GIVEN DATA ->
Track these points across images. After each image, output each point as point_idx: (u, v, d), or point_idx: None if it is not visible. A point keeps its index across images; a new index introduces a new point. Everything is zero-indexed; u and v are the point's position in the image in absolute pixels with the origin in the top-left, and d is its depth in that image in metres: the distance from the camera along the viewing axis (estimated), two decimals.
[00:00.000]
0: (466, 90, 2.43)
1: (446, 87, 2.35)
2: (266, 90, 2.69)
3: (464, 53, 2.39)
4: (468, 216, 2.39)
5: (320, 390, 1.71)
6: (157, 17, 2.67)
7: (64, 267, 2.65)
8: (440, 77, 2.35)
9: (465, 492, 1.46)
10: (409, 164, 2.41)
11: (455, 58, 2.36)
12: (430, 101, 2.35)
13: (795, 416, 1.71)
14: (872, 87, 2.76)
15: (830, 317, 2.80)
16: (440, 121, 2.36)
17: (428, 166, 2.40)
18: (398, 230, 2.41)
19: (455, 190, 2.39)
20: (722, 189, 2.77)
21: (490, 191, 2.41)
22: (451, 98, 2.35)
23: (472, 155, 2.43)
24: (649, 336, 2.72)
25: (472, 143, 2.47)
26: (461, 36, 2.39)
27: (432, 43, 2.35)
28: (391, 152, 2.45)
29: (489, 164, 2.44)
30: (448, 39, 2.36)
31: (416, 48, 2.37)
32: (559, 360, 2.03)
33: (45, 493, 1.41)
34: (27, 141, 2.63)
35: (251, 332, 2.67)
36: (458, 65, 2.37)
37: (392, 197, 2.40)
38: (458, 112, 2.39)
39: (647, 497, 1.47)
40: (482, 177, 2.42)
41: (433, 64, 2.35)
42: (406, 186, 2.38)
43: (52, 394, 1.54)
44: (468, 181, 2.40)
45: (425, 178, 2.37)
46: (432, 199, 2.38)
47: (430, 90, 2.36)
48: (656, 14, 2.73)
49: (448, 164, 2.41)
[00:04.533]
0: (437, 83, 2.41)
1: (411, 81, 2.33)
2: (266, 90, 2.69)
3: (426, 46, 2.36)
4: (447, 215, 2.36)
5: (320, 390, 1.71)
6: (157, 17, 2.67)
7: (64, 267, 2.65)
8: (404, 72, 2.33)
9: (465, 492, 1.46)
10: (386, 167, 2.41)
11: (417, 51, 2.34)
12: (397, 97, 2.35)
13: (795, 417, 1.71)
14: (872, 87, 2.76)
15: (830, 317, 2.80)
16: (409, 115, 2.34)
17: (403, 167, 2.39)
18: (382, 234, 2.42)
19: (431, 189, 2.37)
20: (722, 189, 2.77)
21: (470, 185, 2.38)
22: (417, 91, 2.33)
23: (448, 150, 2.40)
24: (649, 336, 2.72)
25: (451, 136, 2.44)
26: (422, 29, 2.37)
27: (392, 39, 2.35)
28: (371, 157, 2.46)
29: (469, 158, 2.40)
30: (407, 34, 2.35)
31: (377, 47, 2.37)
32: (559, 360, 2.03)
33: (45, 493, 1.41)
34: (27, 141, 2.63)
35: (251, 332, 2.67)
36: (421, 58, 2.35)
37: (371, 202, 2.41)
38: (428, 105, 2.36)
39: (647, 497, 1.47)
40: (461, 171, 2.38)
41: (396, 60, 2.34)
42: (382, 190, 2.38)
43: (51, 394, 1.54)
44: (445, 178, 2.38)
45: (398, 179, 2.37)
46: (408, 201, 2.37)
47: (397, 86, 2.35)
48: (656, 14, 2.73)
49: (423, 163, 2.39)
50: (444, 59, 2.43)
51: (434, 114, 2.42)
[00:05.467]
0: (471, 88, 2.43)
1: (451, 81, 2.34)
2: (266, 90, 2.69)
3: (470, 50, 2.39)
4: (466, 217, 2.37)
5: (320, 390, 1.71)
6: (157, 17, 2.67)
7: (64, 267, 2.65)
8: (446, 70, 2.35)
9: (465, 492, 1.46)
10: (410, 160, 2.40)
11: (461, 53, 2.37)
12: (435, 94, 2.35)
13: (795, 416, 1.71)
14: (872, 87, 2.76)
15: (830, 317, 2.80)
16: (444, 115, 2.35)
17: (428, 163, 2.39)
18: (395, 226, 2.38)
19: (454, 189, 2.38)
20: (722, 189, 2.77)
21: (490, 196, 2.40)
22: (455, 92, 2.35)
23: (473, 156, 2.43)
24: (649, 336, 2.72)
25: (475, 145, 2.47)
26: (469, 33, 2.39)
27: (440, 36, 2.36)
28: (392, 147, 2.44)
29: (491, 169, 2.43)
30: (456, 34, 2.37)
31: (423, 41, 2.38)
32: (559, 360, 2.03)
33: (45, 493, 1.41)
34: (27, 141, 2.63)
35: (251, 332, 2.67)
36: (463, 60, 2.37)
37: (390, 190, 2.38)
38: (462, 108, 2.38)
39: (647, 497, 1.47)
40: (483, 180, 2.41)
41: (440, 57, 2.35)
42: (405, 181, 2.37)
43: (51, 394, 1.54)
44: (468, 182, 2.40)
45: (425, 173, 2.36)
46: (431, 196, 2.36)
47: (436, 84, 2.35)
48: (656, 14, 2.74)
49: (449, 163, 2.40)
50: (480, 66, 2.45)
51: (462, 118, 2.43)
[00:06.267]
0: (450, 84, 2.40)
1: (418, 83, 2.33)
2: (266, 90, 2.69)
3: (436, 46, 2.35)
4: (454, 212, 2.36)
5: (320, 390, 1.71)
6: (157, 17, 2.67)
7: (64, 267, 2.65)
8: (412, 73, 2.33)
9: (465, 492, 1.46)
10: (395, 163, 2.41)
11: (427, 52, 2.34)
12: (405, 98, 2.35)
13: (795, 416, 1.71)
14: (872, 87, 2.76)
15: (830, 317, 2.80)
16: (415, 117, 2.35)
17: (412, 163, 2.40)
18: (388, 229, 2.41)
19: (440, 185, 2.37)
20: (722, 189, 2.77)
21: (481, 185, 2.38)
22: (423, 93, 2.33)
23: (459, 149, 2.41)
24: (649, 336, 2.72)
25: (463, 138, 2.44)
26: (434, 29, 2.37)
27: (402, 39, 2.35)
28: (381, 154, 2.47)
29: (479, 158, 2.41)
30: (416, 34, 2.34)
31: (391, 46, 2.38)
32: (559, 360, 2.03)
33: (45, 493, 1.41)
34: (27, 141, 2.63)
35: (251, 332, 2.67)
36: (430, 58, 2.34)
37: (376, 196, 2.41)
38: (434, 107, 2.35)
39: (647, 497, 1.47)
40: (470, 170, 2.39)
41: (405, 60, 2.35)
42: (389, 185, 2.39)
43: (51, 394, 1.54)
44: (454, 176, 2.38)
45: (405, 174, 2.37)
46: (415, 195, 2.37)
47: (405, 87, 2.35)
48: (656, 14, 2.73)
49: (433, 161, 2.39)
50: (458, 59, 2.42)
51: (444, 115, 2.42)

EXERCISE AIM ->
Each entry given above is to be duplicated exactly.

REPLY ->
Track these points across images. After each image, output each point as point_idx: (u, v, d), or point_idx: None if it is not visible. A point keeps its index across images; a new index introduces a new point. Everything is zero-indexed; u and v are the point's position in the image in absolute pixels with the origin in the top-left, and d is its depth in that image in metres: the distance from the camera along the viewing axis (estimated), two decimals.
[00:00.000]
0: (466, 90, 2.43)
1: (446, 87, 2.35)
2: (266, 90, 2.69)
3: (464, 53, 2.39)
4: (468, 216, 2.39)
5: (320, 390, 1.71)
6: (157, 17, 2.67)
7: (64, 267, 2.65)
8: (440, 77, 2.35)
9: (465, 492, 1.46)
10: (409, 164, 2.41)
11: (455, 58, 2.36)
12: (430, 101, 2.35)
13: (795, 416, 1.71)
14: (872, 87, 2.76)
15: (830, 317, 2.80)
16: (440, 121, 2.36)
17: (428, 166, 2.40)
18: (398, 230, 2.41)
19: (455, 190, 2.39)
20: (722, 189, 2.77)
21: (490, 191, 2.41)
22: (451, 98, 2.35)
23: (472, 155, 2.43)
24: (649, 336, 2.72)
25: (472, 143, 2.47)
26: (461, 36, 2.39)
27: (432, 43, 2.35)
28: (391, 152, 2.45)
29: (489, 164, 2.44)
30: (448, 39, 2.36)
31: (416, 48, 2.37)
32: (559, 360, 2.03)
33: (45, 493, 1.41)
34: (27, 141, 2.63)
35: (251, 332, 2.67)
36: (458, 65, 2.37)
37: (392, 197, 2.40)
38: (458, 112, 2.39)
39: (647, 497, 1.47)
40: (482, 177, 2.42)
41: (433, 64, 2.35)
42: (406, 186, 2.38)
43: (52, 394, 1.54)
44: (468, 181, 2.40)
45: (425, 178, 2.37)
46: (432, 199, 2.38)
47: (430, 90, 2.36)
48: (656, 14, 2.73)
49: (448, 164, 2.41)
[00:04.533]
0: (437, 83, 2.41)
1: (411, 81, 2.33)
2: (266, 90, 2.69)
3: (426, 46, 2.36)
4: (447, 215, 2.36)
5: (320, 390, 1.71)
6: (157, 17, 2.67)
7: (64, 267, 2.65)
8: (404, 72, 2.33)
9: (465, 492, 1.46)
10: (386, 167, 2.41)
11: (417, 51, 2.34)
12: (397, 97, 2.35)
13: (795, 417, 1.71)
14: (872, 87, 2.76)
15: (830, 317, 2.80)
16: (409, 115, 2.34)
17: (403, 167, 2.39)
18: (382, 234, 2.42)
19: (431, 189, 2.37)
20: (722, 189, 2.77)
21: (470, 185, 2.38)
22: (417, 91, 2.33)
23: (448, 150, 2.40)
24: (649, 336, 2.72)
25: (451, 136, 2.44)
26: (422, 29, 2.37)
27: (392, 39, 2.35)
28: (371, 157, 2.46)
29: (469, 158, 2.40)
30: (407, 34, 2.35)
31: (377, 47, 2.37)
32: (559, 360, 2.03)
33: (45, 493, 1.41)
34: (27, 141, 2.63)
35: (251, 332, 2.67)
36: (421, 58, 2.35)
37: (371, 202, 2.41)
38: (428, 105, 2.36)
39: (647, 497, 1.47)
40: (461, 171, 2.38)
41: (396, 60, 2.34)
42: (382, 190, 2.38)
43: (51, 394, 1.54)
44: (445, 178, 2.38)
45: (398, 179, 2.37)
46: (408, 201, 2.37)
47: (397, 86, 2.35)
48: (656, 14, 2.73)
49: (423, 163, 2.39)
50: (444, 59, 2.43)
51: (434, 114, 2.42)
[00:05.467]
0: (471, 88, 2.43)
1: (451, 81, 2.34)
2: (266, 90, 2.69)
3: (470, 50, 2.39)
4: (466, 217, 2.37)
5: (320, 390, 1.71)
6: (157, 17, 2.67)
7: (64, 267, 2.65)
8: (446, 70, 2.35)
9: (465, 492, 1.46)
10: (410, 160, 2.40)
11: (461, 53, 2.37)
12: (435, 94, 2.35)
13: (795, 416, 1.71)
14: (872, 87, 2.76)
15: (830, 317, 2.80)
16: (444, 115, 2.35)
17: (428, 163, 2.39)
18: (395, 226, 2.38)
19: (454, 189, 2.38)
20: (722, 189, 2.77)
21: (490, 196, 2.40)
22: (455, 92, 2.35)
23: (473, 156, 2.43)
24: (649, 336, 2.72)
25: (475, 145, 2.47)
26: (469, 33, 2.39)
27: (440, 36, 2.36)
28: (392, 147, 2.44)
29: (491, 169, 2.43)
30: (456, 34, 2.37)
31: (423, 41, 2.38)
32: (559, 360, 2.03)
33: (45, 493, 1.41)
34: (27, 141, 2.63)
35: (251, 332, 2.67)
36: (463, 60, 2.37)
37: (390, 190, 2.38)
38: (462, 108, 2.38)
39: (647, 497, 1.47)
40: (483, 180, 2.41)
41: (440, 57, 2.35)
42: (405, 181, 2.37)
43: (51, 394, 1.54)
44: (468, 182, 2.40)
45: (425, 173, 2.36)
46: (431, 196, 2.36)
47: (436, 84, 2.35)
48: (656, 14, 2.74)
49: (449, 163, 2.40)
50: (480, 66, 2.45)
51: (462, 118, 2.43)
[00:06.267]
0: (450, 84, 2.40)
1: (418, 83, 2.33)
2: (266, 90, 2.69)
3: (436, 46, 2.35)
4: (454, 212, 2.36)
5: (320, 390, 1.71)
6: (157, 17, 2.67)
7: (64, 267, 2.65)
8: (412, 73, 2.33)
9: (465, 492, 1.46)
10: (395, 163, 2.41)
11: (427, 52, 2.34)
12: (405, 98, 2.35)
13: (795, 416, 1.71)
14: (872, 87, 2.76)
15: (830, 317, 2.80)
16: (415, 117, 2.35)
17: (412, 163, 2.40)
18: (388, 229, 2.41)
19: (440, 185, 2.37)
20: (722, 189, 2.77)
21: (481, 185, 2.38)
22: (423, 93, 2.33)
23: (459, 149, 2.41)
24: (649, 336, 2.72)
25: (463, 138, 2.44)
26: (434, 29, 2.37)
27: (402, 39, 2.35)
28: (381, 154, 2.47)
29: (479, 158, 2.41)
30: (416, 34, 2.34)
31: (391, 46, 2.38)
32: (559, 360, 2.03)
33: (45, 493, 1.41)
34: (27, 141, 2.63)
35: (251, 332, 2.67)
36: (430, 58, 2.34)
37: (376, 196, 2.41)
38: (434, 107, 2.35)
39: (647, 497, 1.47)
40: (470, 170, 2.39)
41: (405, 60, 2.35)
42: (389, 185, 2.39)
43: (51, 394, 1.54)
44: (454, 176, 2.38)
45: (405, 174, 2.37)
46: (415, 195, 2.37)
47: (405, 87, 2.35)
48: (656, 14, 2.73)
49: (433, 161, 2.39)
50: (458, 59, 2.42)
51: (444, 115, 2.42)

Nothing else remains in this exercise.